Einde inhoudsopgave
Statuut voor de personeelsleden van Europol
Artikel 10
Geldend
Geldend vanaf 01-01-1999
- Bronpublicatie:
03-12-1998, PbEG 1999, C 26 (uitgifte: 30-01-1999, kamerstukken/regelingnummer: -)
- Inwerkingtreding
01-01-1999
- Bronpublicatie inwerkingtreding:
03-12-1998, PbEG 1999, C 26 (uitgifte: 30-01-1999, kamerstukken/regelingnummer: -)
- Vakgebied(en)
Internationaal publiekrecht / Bijzondere onderwerpen
De functionaris is gebonden door de in de artikelen 31 en 32 van de Europol-overeenkomst en in alle daarop gebaseerde regelingen vastgelegde zwijg- en geheimhoudingsplicht.

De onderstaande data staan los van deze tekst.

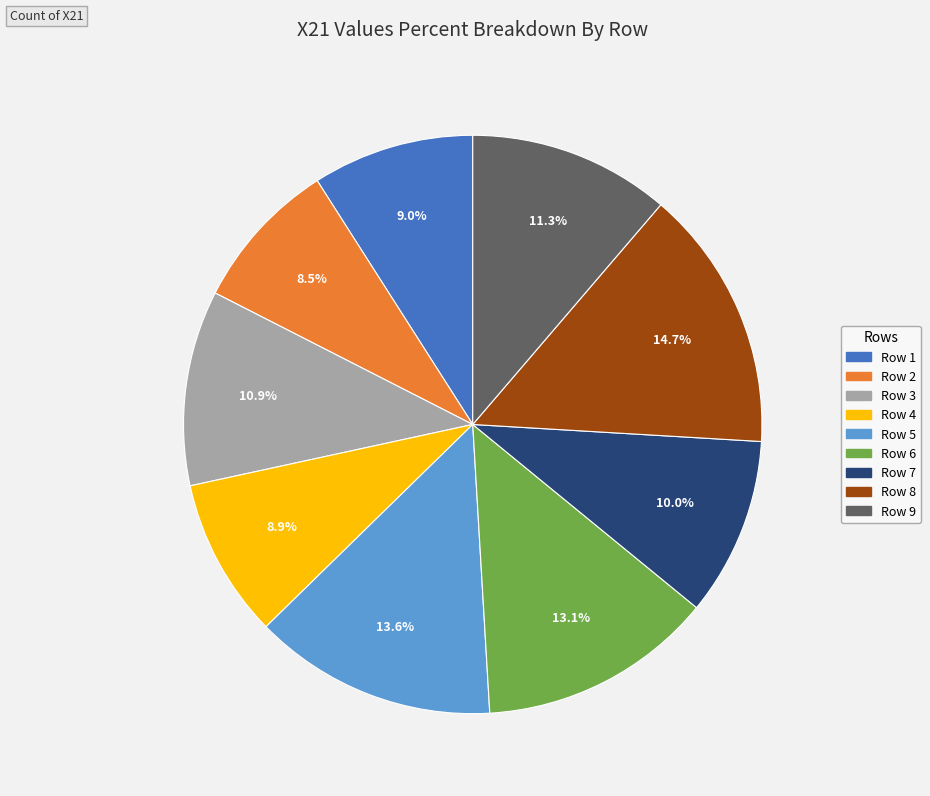

To the nearest percent, what is the average slice percentage?

11%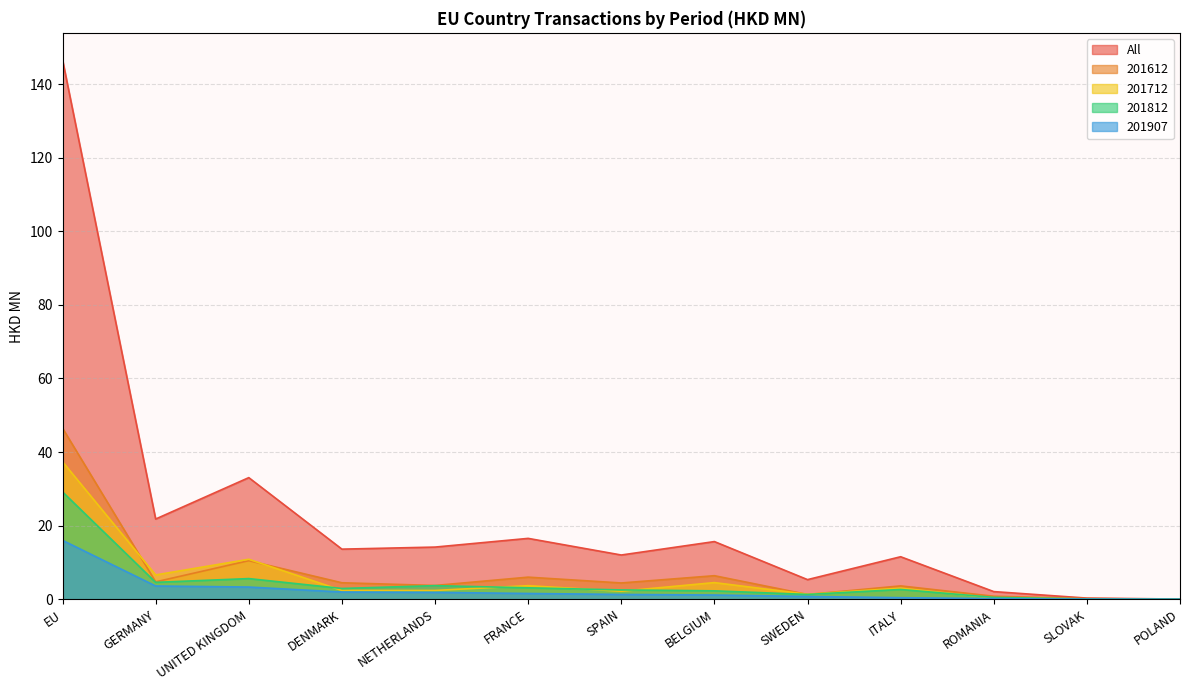

Which series has the widest spread of values?

All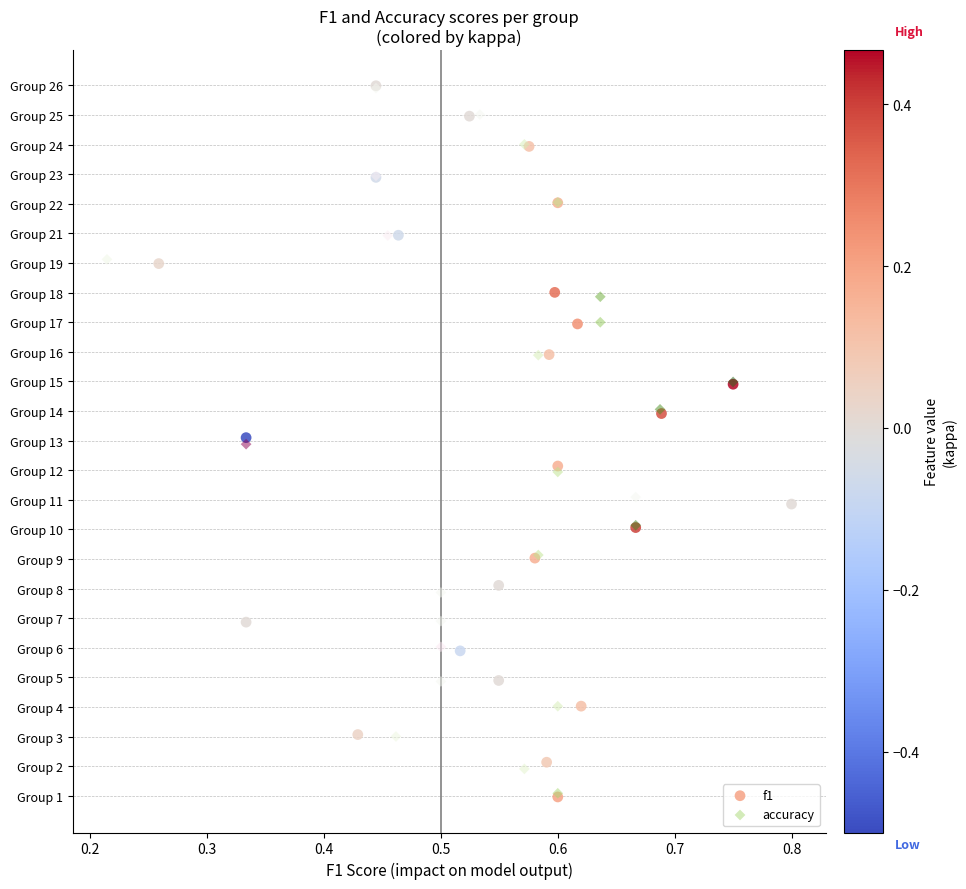

Which series has the largest Y range (max minus min)?

f1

Indien de functionaris voornemens is enige nevenactiviteit, al dan niet tegen beloning, uit te oefenen of enigerlei opdracht buiten Europol te vervullen, moet hij daartoe machtiging vragen aan de directeur. Deze machtiging wordt geweigerd indien de activiteit of opdracht afbreuk kan doen aan de onafhankelijkheid van de functionaris of aan de werkzaamheden van Europol.